In our opinion, the financial statements referred to above present fairly, in all material respects, the net assets available for plan benefits of the Pfizer Savings Plan for Employees Resident in Puerto Rico as of December 31, 2004 and 2003, and the changes in net assets available for plan benefits for the years then  ended in conformity with U.S. generally accepted accounting principles.

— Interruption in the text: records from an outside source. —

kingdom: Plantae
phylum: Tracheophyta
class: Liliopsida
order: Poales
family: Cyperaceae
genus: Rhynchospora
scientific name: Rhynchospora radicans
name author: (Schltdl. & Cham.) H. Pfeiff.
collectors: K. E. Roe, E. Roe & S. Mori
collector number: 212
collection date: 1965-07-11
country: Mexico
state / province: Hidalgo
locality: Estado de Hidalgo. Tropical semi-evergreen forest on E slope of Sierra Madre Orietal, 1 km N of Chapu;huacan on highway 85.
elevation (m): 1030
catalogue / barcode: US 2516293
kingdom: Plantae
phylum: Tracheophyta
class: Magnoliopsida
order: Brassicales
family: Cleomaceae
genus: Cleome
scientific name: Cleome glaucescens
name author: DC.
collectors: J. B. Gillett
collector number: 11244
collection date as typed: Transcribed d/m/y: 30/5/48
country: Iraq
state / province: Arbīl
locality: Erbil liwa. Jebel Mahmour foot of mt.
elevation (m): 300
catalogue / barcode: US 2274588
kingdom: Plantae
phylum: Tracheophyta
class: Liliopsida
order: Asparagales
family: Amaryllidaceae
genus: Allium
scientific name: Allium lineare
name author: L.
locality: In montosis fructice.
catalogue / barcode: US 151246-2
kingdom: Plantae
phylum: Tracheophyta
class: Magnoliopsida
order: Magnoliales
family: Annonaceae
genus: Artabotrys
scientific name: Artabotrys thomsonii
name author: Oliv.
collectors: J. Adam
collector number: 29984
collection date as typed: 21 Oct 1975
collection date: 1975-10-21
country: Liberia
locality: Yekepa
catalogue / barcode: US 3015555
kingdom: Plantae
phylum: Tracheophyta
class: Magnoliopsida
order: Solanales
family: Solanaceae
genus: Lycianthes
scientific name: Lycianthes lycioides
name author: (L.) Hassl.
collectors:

Our audits were performed for the purpose of forming an opinion on the basic financial statements taken as a whole. The supplemental schedule H, line 4i - Schedule of Assets (Held at End of Year) at December 31, 2004 and schedule H, line 4j - Schedule of Reportable Transactions for the year ended December 31, 2004, are presented for the purpose of additional analysis and are not a required part of the basic financial statements but are supplementary information required by the Department of Labor's Rules and Regulations for Reporting and Disclosure under the Employee Retirement Income Security Act of 1974 (ERISA). These supplemental schedules are the responsibility of the Plan's management. The supplemental schedules have been subjected to the auditing procedures applied in the audits of the basic financial statements and, in our opinion, are fairly stated in all material respects in relation to the basic financial statements taken as a whole.

/s/   KPMG LLP

 

June 28, 2005

San Juan, Puerto Rico

SIGNATURE

The Plan.  Pursuant to the requirements of the Securities Exchange Act of 1934, the members of the Savings Plan Committee have duly caused this annual report to be signed on its behalf by the undersigned thereunto duly authorized.

PFIZER SAVINGS PLAN
FOR EMPLOYEES RESIDENT IN PUERTO RICO

By:  /s/Richard A. Passov

Richard A. Passov
Chair, Savings Plan Committee

Date:  June 28, 2005

EXHIBIT 23

CONSENT OF INDEPENDENT REGISTERED PUBLIC ACCOUNTING FIRM

 


To the Administrative Committee
   Pfizer Savings Plan for
   Employees Resident in Puerto Rico:

We consent to the incorporation by reference in the Registration Statement on Form S-8 dated November 18, 1991 (File No. 33-44053) of our report dated June 28, 2005, with respect to the statements of net assets available for plan benefits of the Pfizer Savings Plan for Employees Resident in Puerto Rico as of December 31, 2004 and 2003, the related statements of changes in net assets available for plan benefits for the years then ended, and the related supplemental schedule H, line 4i - Schedule of Assets (Held at End of Year) at December 31, 2004 and schedule H, line 4j - Schedule of Reportable Transactions, as of and for the year ended December 31, 2004, which report appears in the December 31, 2004, annual report on Form 11-K of the Pfizer Savings Plan for Employees Resident in Puerto Rico.